(TASK DATA begins)

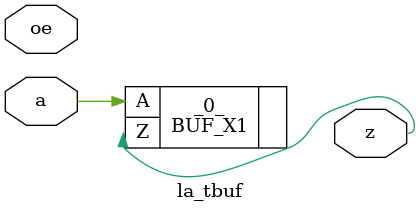
<source format=v>
/* Generated by Yosys 0.37 (git sha1 a5c7f69ed, clang 14.0.0-1ubuntu1.1 -fPIC -Os) */

module la_tbuf(a, oe, z);
  input a;
  wire a;
  input oe;
  wire oe;
  output z;
  wire z;
  BUF_X1 _0_ (
    .A(a),
    .Z(z)
  );
endmodule

</source>
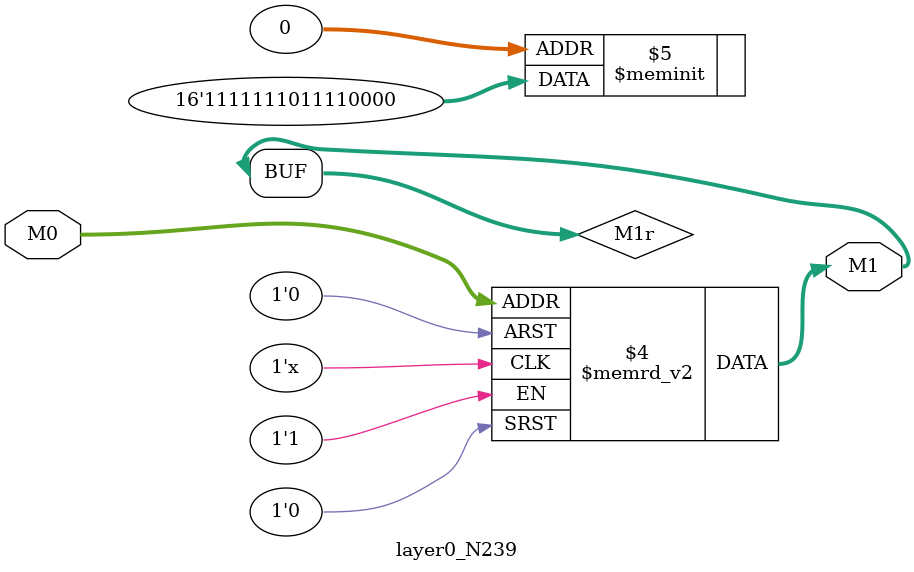
<source format=v>
module layer0_N239 ( input [2:0] M0, output [1:0] M1 );

	(*rom_style = "distributed" *) reg [1:0] M1r;
	assign M1 = M1r;
	always @ (M0) begin
		case (M0)
			3'b000: M1r = 2'b00;
			3'b100: M1r = 2'b10;
			3'b010: M1r = 2'b11;
			3'b110: M1r = 2'b11;
			3'b001: M1r = 2'b00;
			3'b101: M1r = 2'b11;
			3'b011: M1r = 2'b11;
			3'b111: M1r = 2'b11;

		endcase
	end
endmodule

</source>
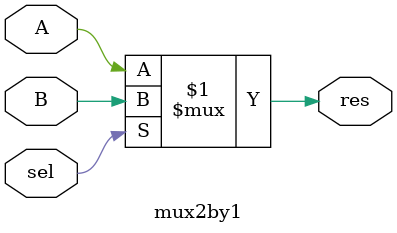
<source format=v>
module mux2by1(
    input sel, 
    input A, 
    input B, 
    output res
    );
assign res = sel? B : A;
endmodule
</source>
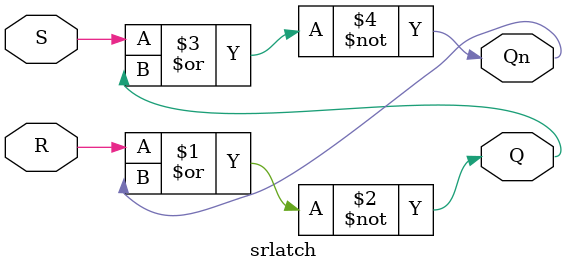
<source format=v>
module srlatch(S, R, Q, Qn);
    input S, R; // Set and Reset inputs
    output Q, Qn; // Outputs: Q and its complement
    
    // NOR feedback logic
    assign Q  = ~(R | Qn); // Q is reset when R=1
    assign Qn = ~(S | Q); // Qn is reset when S=1
endmodule

</source>
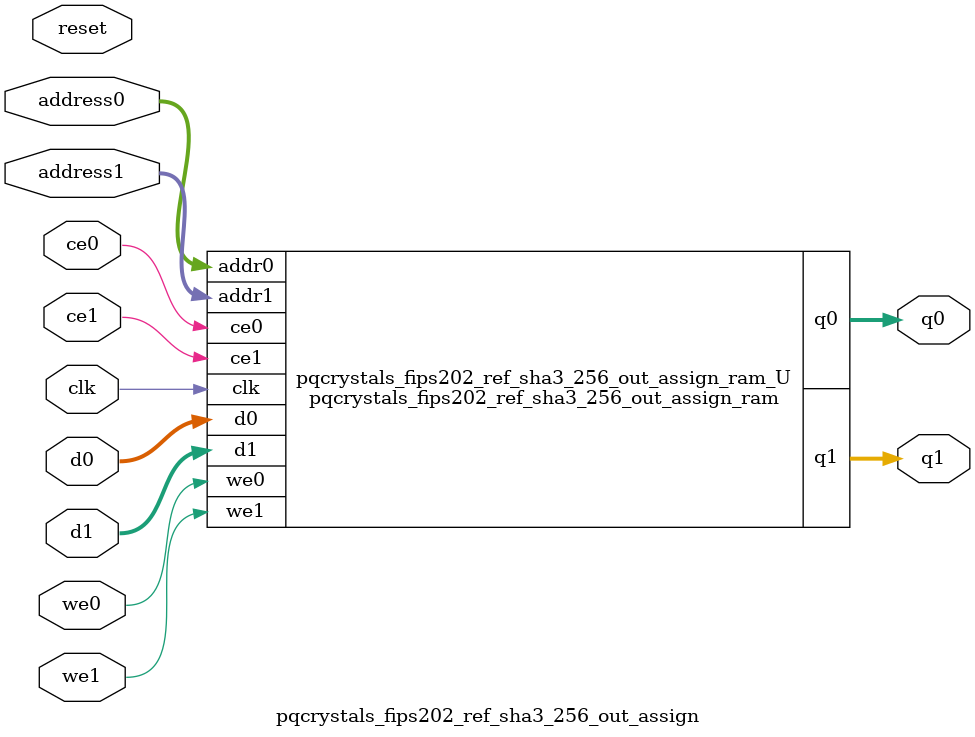
<source format=v>
`timescale 1 ns / 1 ps
module pqcrystals_fips202_ref_sha3_256_out_assign_ram (addr0, ce0, d0, we0, q0, addr1, ce1, d1, we1, q1,  clk);

parameter DWIDTH = 8;
parameter AWIDTH = 8;
parameter MEM_SIZE = 136;

input[AWIDTH-1:0] addr0;
input ce0;
input[DWIDTH-1:0] d0;
input we0;
output reg[DWIDTH-1:0] q0;
input[AWIDTH-1:0] addr1;
input ce1;
input[DWIDTH-1:0] d1;
input we1;
output reg[DWIDTH-1:0] q1;
input clk;

(* ram_style = "block" *)reg [DWIDTH-1:0] ram[0:MEM_SIZE-1];




always @(posedge clk)  
begin 
    if (ce0) 
    begin
        if (we0) 
        begin 
            ram[addr0] <= d0; 
        end 
        q0 <= ram[addr0];
    end
end


always @(posedge clk)  
begin 
    if (ce1) 
    begin
        if (we1) 
        begin 
            ram[addr1] <= d1; 
        end 
        q1 <= ram[addr1];
    end
end


endmodule

`timescale 1 ns / 1 ps
module pqcrystals_fips202_ref_sha3_256_out_assign(
    reset,
    clk,
    address0,
    ce0,
    we0,
    d0,
    q0,
    address1,
    ce1,
    we1,
    d1,
    q1);

parameter DataWidth = 32'd8;
parameter AddressRange = 32'd136;
parameter AddressWidth = 32'd8;
input reset;
input clk;
input[AddressWidth - 1:0] address0;
input ce0;
input we0;
input[DataWidth - 1:0] d0;
output[DataWidth - 1:0] q0;
input[AddressWidth - 1:0] address1;
input ce1;
input we1;
input[DataWidth - 1:0] d1;
output[DataWidth - 1:0] q1;



pqcrystals_fips202_ref_sha3_256_out_assign_ram pqcrystals_fips202_ref_sha3_256_out_assign_ram_U(
    .clk( clk ),
    .addr0( address0 ),
    .ce0( ce0 ),
    .we0( we0 ),
    .d0( d0 ),
    .q0( q0 ),
    .addr1( address1 ),
    .ce1( ce1 ),
    .we1( we1 ),
    .d1( d1 ),
    .q1( q1 ));

endmodule


</source>
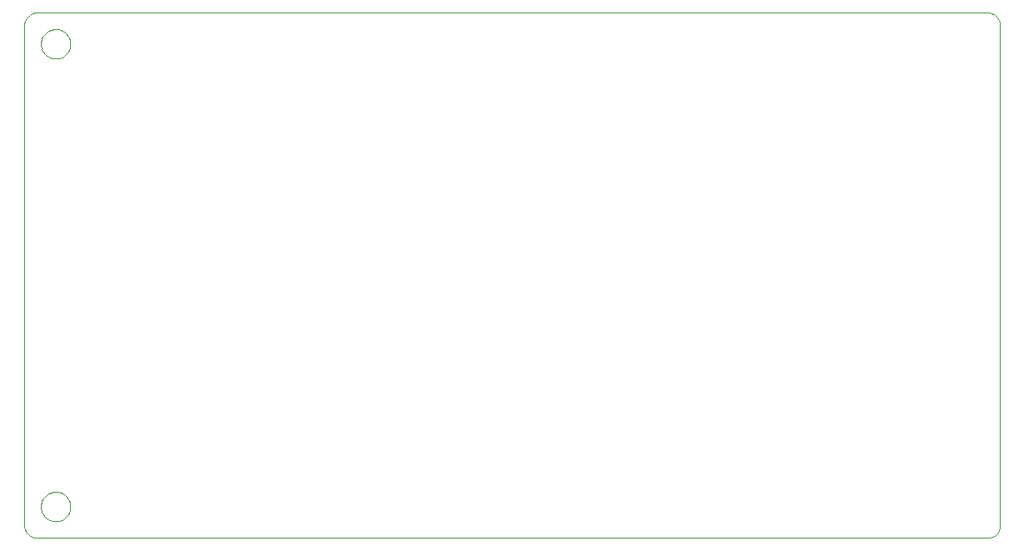
<source format=gbp>
G75*
G70*
%OFA0B0*%
%FSLAX24Y24*%
%IPPOS*%
%LPD*%
%AMOC8*
5,1,8,0,0,1.08239X$1,22.5*
%
%ADD10C,0.0000*%
D10*
X001675Y001175D02*
X039675Y001175D01*
X039719Y001177D01*
X039762Y001183D01*
X039804Y001192D01*
X039846Y001205D01*
X039886Y001222D01*
X039925Y001242D01*
X039962Y001265D01*
X039996Y001292D01*
X040029Y001321D01*
X040058Y001354D01*
X040085Y001388D01*
X040108Y001425D01*
X040128Y001464D01*
X040145Y001504D01*
X040158Y001546D01*
X040167Y001588D01*
X040173Y001631D01*
X040175Y001675D01*
X040175Y021675D01*
X040173Y021719D01*
X040167Y021762D01*
X040158Y021804D01*
X040145Y021846D01*
X040128Y021886D01*
X040108Y021925D01*
X040085Y021962D01*
X040058Y021996D01*
X040029Y022029D01*
X039996Y022058D01*
X039962Y022085D01*
X039925Y022108D01*
X039886Y022128D01*
X039846Y022145D01*
X039804Y022158D01*
X039762Y022167D01*
X039719Y022173D01*
X039675Y022175D01*
X001675Y022175D01*
X001631Y022173D01*
X001588Y022167D01*
X001546Y022158D01*
X001504Y022145D01*
X001464Y022128D01*
X001425Y022108D01*
X001388Y022085D01*
X001354Y022058D01*
X001321Y022029D01*
X001292Y021996D01*
X001265Y021962D01*
X001242Y021925D01*
X001222Y021886D01*
X001205Y021846D01*
X001192Y021804D01*
X001183Y021762D01*
X001177Y021719D01*
X001175Y021675D01*
X001175Y001675D01*
X001177Y001631D01*
X001183Y001588D01*
X001192Y001546D01*
X001205Y001504D01*
X001222Y001464D01*
X001242Y001425D01*
X001265Y001388D01*
X001292Y001354D01*
X001321Y001321D01*
X001354Y001292D01*
X001388Y001265D01*
X001425Y001242D01*
X001464Y001222D01*
X001504Y001205D01*
X001546Y001192D01*
X001588Y001183D01*
X001631Y001177D01*
X001675Y001175D01*
X001834Y002425D02*
X001836Y002473D01*
X001842Y002521D01*
X001852Y002568D01*
X001865Y002614D01*
X001883Y002659D01*
X001903Y002703D01*
X001928Y002745D01*
X001956Y002784D01*
X001986Y002821D01*
X002020Y002855D01*
X002057Y002887D01*
X002095Y002916D01*
X002136Y002941D01*
X002179Y002963D01*
X002224Y002981D01*
X002270Y002995D01*
X002317Y003006D01*
X002365Y003013D01*
X002413Y003016D01*
X002461Y003015D01*
X002509Y003010D01*
X002557Y003001D01*
X002603Y002989D01*
X002648Y002972D01*
X002692Y002952D01*
X002734Y002929D01*
X002774Y002902D01*
X002812Y002872D01*
X002847Y002839D01*
X002879Y002803D01*
X002909Y002765D01*
X002935Y002724D01*
X002957Y002681D01*
X002977Y002637D01*
X002992Y002592D01*
X003004Y002545D01*
X003012Y002497D01*
X003016Y002449D01*
X003016Y002401D01*
X003012Y002353D01*
X003004Y002305D01*
X002992Y002258D01*
X002977Y002213D01*
X002957Y002169D01*
X002935Y002126D01*
X002909Y002085D01*
X002879Y002047D01*
X002847Y002011D01*
X002812Y001978D01*
X002774Y001948D01*
X002734Y001921D01*
X002692Y001898D01*
X002648Y001878D01*
X002603Y001861D01*
X002557Y001849D01*
X002509Y001840D01*
X002461Y001835D01*
X002413Y001834D01*
X002365Y001837D01*
X002317Y001844D01*
X002270Y001855D01*
X002224Y001869D01*
X002179Y001887D01*
X002136Y001909D01*
X002095Y001934D01*
X002057Y001963D01*
X002020Y001995D01*
X001986Y002029D01*
X001956Y002066D01*
X001928Y002105D01*
X001903Y002147D01*
X001883Y002191D01*
X001865Y002236D01*
X001852Y002282D01*
X001842Y002329D01*
X001836Y002377D01*
X001834Y002425D01*
X001834Y020925D02*
X001836Y020973D01*
X001842Y021021D01*
X001852Y021068D01*
X001865Y021114D01*
X001883Y021159D01*
X001903Y021203D01*
X001928Y021245D01*
X001956Y021284D01*
X001986Y021321D01*
X002020Y021355D01*
X002057Y021387D01*
X002095Y021416D01*
X002136Y021441D01*
X002179Y021463D01*
X002224Y021481D01*
X002270Y021495D01*
X002317Y021506D01*
X002365Y021513D01*
X002413Y021516D01*
X002461Y021515D01*
X002509Y021510D01*
X002557Y021501D01*
X002603Y021489D01*
X002648Y021472D01*
X002692Y021452D01*
X002734Y021429D01*
X002774Y021402D01*
X002812Y021372D01*
X002847Y021339D01*
X002879Y021303D01*
X002909Y021265D01*
X002935Y021224D01*
X002957Y021181D01*
X002977Y021137D01*
X002992Y021092D01*
X003004Y021045D01*
X003012Y020997D01*
X003016Y020949D01*
X003016Y020901D01*
X003012Y020853D01*
X003004Y020805D01*
X002992Y020758D01*
X002977Y020713D01*
X002957Y020669D01*
X002935Y020626D01*
X002909Y020585D01*
X002879Y020547D01*
X002847Y020511D01*
X002812Y020478D01*
X002774Y020448D01*
X002734Y020421D01*
X002692Y020398D01*
X002648Y020378D01*
X002603Y020361D01*
X002557Y020349D01*
X002509Y020340D01*
X002461Y020335D01*
X002413Y020334D01*
X002365Y020337D01*
X002317Y020344D01*
X002270Y020355D01*
X002224Y020369D01*
X002179Y020387D01*
X002136Y020409D01*
X002095Y020434D01*
X002057Y020463D01*
X002020Y020495D01*
X001986Y020529D01*
X001956Y020566D01*
X001928Y020605D01*
X001903Y020647D01*
X001883Y020691D01*
X001865Y020736D01*
X001852Y020782D01*
X001842Y020829D01*
X001836Y020877D01*
X001834Y020925D01*
M02*

</source>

(TASK DATA ends)

EXERCISE PROMPT: The answer must be the lines of the entries above, written out exactly from the first through the one with "reset when R=1", and no pictures.

SOLVED PROBLEM:
<source format=v>
/* Generated by Yosys 0.37 (git sha1 a5c7f69ed, clang 14.0.0-1ubuntu1.1 -fPIC -Os) */

module la_tbuf(a, oe, z);
  input a;
  wire a;
  input oe;
  wire oe;
  output z;
  wire z;
  BUF_X1 _0_ (
    .A(a),
    .Z(z)
  );
endmodule

</source>
<source format=v>
module layer0_N239 ( input [2:0] M0, output [1:0] M1 );

	(*rom_style = "distributed" *) reg [1:0] M1r;
	assign M1 = M1r;
	always @ (M0) begin
		case (M0)
			3'b000: M1r = 2'b00;
			3'b100: M1r = 2'b10;
			3'b010: M1r = 2'b11;
			3'b110: M1r = 2'b11;
			3'b001: M1r = 2'b00;
			3'b101: M1r = 2'b11;
			3'b011: M1r = 2'b11;
			3'b111: M1r = 2'b11;

		endcase
	end
endmodule

</source>
<source format=v>
module mux2by1(
    input sel, 
    input A, 
    input B, 
    output res
    );
assign res = sel? B : A;
endmodule
</source>
<source format=v>
module srlatch(S, R, Q, Qn);
    input S, R; // Set and Reset inputs
    output Q, Qn; // Outputs: Q and its complement
    
    // NOR feedback logic
    assign Q  = ~(R | Qn); // Q is reset when R=1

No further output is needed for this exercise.